Abstract :
Colored hats and Hamming codes
------------------------------
Imagine that you and two of your friends are the contestants at a
TV game show. First, the host flips a coin behind each person's back, and
depending on the outcome puts either a red or a blue hat on that person's
head. Each of you can see the hats of the other two people, but you have
no idea what color your own hat is.
Now, on the count of three, each of you has to guess the color of your own
hat -- or else "pass" by saying nothing. If at least one of you guesses
correctly and no one guesses incorrectly, the three of you get to split a
$999,999 prize. But if someone makes a mistake or if everyone passes, you
all go home empty handed.
Of course, you spend the week before the show trying to think
of a strategy for this game. Clearly, there are no fail-safe
strategies: every guess has an equal chance of being right and being
wrong. However, you can still look for a strategy that will maximize
the _probability_ of your winning the money. What strategy should you
adopt? (Hint: you can do much better than probability 1/2.)
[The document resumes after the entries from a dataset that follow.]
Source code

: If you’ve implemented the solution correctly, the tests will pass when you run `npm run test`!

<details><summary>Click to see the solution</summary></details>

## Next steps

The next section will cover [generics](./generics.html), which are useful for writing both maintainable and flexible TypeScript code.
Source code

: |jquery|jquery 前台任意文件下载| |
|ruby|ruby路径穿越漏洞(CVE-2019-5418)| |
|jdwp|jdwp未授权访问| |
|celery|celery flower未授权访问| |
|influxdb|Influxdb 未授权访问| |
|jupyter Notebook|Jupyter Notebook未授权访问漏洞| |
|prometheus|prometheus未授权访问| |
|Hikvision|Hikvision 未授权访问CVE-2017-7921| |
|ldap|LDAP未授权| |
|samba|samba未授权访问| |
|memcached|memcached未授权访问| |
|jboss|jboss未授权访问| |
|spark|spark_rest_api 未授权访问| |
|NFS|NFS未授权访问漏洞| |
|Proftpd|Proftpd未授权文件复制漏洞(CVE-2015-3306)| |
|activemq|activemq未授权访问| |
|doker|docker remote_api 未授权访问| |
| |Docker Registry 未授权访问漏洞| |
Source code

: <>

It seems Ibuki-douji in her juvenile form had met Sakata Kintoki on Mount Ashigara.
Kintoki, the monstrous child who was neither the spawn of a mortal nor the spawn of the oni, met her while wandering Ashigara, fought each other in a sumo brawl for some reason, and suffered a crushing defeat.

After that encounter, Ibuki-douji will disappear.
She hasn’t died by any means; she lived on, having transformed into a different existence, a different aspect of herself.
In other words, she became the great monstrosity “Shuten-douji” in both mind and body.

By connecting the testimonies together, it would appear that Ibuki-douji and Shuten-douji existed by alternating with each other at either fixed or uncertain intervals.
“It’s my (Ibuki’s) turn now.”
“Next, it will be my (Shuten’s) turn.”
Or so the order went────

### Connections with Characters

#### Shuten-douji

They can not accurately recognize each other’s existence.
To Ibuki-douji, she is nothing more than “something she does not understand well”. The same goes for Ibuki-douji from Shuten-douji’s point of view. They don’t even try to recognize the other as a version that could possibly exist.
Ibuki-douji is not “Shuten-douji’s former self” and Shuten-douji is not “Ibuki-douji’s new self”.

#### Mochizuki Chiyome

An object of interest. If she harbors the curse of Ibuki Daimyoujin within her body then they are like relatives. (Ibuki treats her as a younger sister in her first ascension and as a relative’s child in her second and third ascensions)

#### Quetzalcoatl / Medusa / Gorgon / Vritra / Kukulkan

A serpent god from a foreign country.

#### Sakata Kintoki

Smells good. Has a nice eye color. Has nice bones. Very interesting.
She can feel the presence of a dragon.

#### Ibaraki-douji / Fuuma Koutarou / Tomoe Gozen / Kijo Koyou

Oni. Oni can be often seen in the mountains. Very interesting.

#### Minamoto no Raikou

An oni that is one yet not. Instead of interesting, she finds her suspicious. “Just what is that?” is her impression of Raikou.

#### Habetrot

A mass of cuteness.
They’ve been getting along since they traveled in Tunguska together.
This problem gets even more interesting when you have more than
three people (try it with seven), and leads to some surpirsingly beautiful
and useful(!) mathematics. It turns out to be connected both to other
games (Nim) and to the way digital information storage works. In my
lecture, I'll tell you how to approach the general "hat problem" (although you
should be able to figure out the three-person case on your own) and talk
about some of these connections. We might even get to some currently
unsolved hat-related problems, if there's time.